TEXT EXCERPT:
Using unnamed numbers or string literals instead of named constants in code.

The main problem is that the semantics of the number or string literal is partially or completely hidden without a descriptive name or another form of annotation. This makes understanding the code harder, and if it becomes necessary to change the constant, search and replace or other refactoring tools can introduce subtle bugs. Consider the following piece of code:

def create_main_window():
window = Window(600, 600)
# etc...


What are the two numbers there? Assume the first is window width and the second in window height. If it ever becomes necessary to change the width to 800 instead, a search and replace would be dangerous since it would change the height in this case too, and perhaps other occurrences of the number 600 in the code base.

String literals might seem less prone to these issues but having unnamed string literals in code makes internationalization harder, and can introduce similar issues to do with instances of the same literal having different semantics. For example, homonyms in English can cause a similar issue with search and replace; consider two occurrences of “point”, one in which it refers to a noun (as in “she has a point”) and the other as a verb (as in “to point out the differences…”). Replacing such string literals with a string retrieval mechanism that allows you to clearly indicate the semantics can help distinguish these two cases, and will also come in handy when you send the strings for translation.

### How to avoid it

Use named constants, resource retrieval methods, or annotations.

### Examples and signs

Simple example is shown above. This particular anti-pattern is very easy to detect (except for a few tricky cases mentioned below.)

### The tricky part

There is a narrow grey area where it can be hard to tell if certain numbers are magic numbers or not. For example the number 0 for languages with zero-based indexing. Other examples are use of 100 to calculate percentages, 2 to check for parity, etc.

### tl;dr

Avoid having unexplained and unnamed numbers and string literals in code.

## 8   Management by Numbers

Measuring programming progress by lines of code is like measuring aircraft building progress by weight.

### What is it?

Strict reliance on numbers for decision making.

Numbers are great. The main strategy to avoid the first two anti-patterns mentioned in this article (premature optimization and bikeshedding) was to profile or do A/B testing to get some measurements that can help you optimize or decide based on numbers instead of speculating. However, blind reliance on numbers can be dangerous. For example, numbers tend to outlive the models in which they were meaningful, or the models become outdated and no longer accurately represent reality. This can lead to poor decisions, especially if they are fully automated ― see automation bias.

Another issue with reliance on numbers for determining (and not merely informing) decisions is that the measurement processes can be manipulated over time to achieve the desired numbers instead ― see observer-expectancy effect. Grade inflation is an example of this. The HBO show The Wire (which, by the way, if you haven’t seen, you must!) does an excellent job of portraying this issue of reliance on numbers, by showing how the police department and later the education system have replaced meaningful goals with a game of numbers. Or if you prefer charts, the following one showing the distribution of scores on a test with a passing score of 30%, illustrates the point perfectly.

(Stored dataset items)
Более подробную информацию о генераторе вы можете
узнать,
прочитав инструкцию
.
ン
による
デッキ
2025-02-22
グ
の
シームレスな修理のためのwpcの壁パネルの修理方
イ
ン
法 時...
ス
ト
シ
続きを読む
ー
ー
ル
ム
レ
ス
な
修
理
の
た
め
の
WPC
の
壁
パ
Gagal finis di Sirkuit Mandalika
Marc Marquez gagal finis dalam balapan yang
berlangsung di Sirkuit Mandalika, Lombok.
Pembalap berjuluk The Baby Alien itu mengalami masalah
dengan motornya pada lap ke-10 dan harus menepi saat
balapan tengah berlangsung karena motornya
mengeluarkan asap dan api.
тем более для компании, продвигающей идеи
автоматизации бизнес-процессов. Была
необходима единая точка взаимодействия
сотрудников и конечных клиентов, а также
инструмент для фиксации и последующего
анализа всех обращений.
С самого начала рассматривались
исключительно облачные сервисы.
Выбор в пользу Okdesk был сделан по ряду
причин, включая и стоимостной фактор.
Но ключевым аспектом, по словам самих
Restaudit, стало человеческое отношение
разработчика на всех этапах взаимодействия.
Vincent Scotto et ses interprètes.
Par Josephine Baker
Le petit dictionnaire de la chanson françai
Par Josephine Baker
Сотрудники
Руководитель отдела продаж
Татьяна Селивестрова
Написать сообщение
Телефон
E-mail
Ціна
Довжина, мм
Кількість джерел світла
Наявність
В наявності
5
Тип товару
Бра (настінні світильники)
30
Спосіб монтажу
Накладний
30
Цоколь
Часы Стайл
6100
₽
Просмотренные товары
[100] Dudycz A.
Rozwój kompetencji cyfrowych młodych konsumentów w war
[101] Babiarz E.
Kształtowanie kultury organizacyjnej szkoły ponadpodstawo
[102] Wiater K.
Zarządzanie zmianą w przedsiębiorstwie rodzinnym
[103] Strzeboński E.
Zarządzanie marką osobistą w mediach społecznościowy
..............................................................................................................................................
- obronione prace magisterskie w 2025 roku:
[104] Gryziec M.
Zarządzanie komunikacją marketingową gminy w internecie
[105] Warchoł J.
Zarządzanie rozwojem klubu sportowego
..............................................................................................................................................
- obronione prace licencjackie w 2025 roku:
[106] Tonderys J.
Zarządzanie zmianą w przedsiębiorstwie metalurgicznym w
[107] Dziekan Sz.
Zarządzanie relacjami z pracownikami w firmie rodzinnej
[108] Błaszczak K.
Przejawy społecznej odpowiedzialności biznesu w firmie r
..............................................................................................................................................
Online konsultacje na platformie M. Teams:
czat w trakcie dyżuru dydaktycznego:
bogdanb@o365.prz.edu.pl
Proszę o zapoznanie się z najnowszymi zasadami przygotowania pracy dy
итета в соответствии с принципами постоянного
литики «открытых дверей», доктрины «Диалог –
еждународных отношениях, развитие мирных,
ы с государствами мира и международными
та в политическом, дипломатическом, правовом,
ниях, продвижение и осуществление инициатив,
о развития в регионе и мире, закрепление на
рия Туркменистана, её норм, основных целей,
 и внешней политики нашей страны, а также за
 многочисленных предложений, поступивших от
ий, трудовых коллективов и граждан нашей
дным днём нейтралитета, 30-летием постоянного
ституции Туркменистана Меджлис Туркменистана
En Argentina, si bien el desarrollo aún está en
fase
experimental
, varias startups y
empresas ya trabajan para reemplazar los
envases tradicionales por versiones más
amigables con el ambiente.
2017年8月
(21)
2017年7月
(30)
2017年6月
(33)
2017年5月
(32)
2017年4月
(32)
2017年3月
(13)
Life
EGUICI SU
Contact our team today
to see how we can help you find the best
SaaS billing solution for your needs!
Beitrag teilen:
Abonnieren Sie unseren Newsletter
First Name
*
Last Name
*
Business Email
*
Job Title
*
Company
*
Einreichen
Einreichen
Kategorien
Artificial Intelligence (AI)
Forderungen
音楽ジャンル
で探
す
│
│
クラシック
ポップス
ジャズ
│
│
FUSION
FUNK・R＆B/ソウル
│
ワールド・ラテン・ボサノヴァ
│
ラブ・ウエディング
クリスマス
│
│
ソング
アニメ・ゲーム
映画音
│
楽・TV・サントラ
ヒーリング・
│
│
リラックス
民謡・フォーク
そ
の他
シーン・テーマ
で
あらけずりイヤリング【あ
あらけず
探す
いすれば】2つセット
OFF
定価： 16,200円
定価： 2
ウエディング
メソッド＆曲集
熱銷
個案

APPLY WHAT YOU READ:
1. Transcribe the passage of the programming anti-patterns text that starts at "### Examples and" and ends at "cases mentioned below.)".
2. Translate this sentence from the programming anti-patterns text into Spanish: "Avoid having unexplained and unnamed numbers and string literals in code."

RESULTS OF THE EXERCISE:
1.
### Examples and signs

Simple example is shown above. This particular anti-pattern is very easy to detect (except for a few tricky cases mentioned below.)

2. Evite tener en el código números y literales de cadena sin explicación y sin nombre.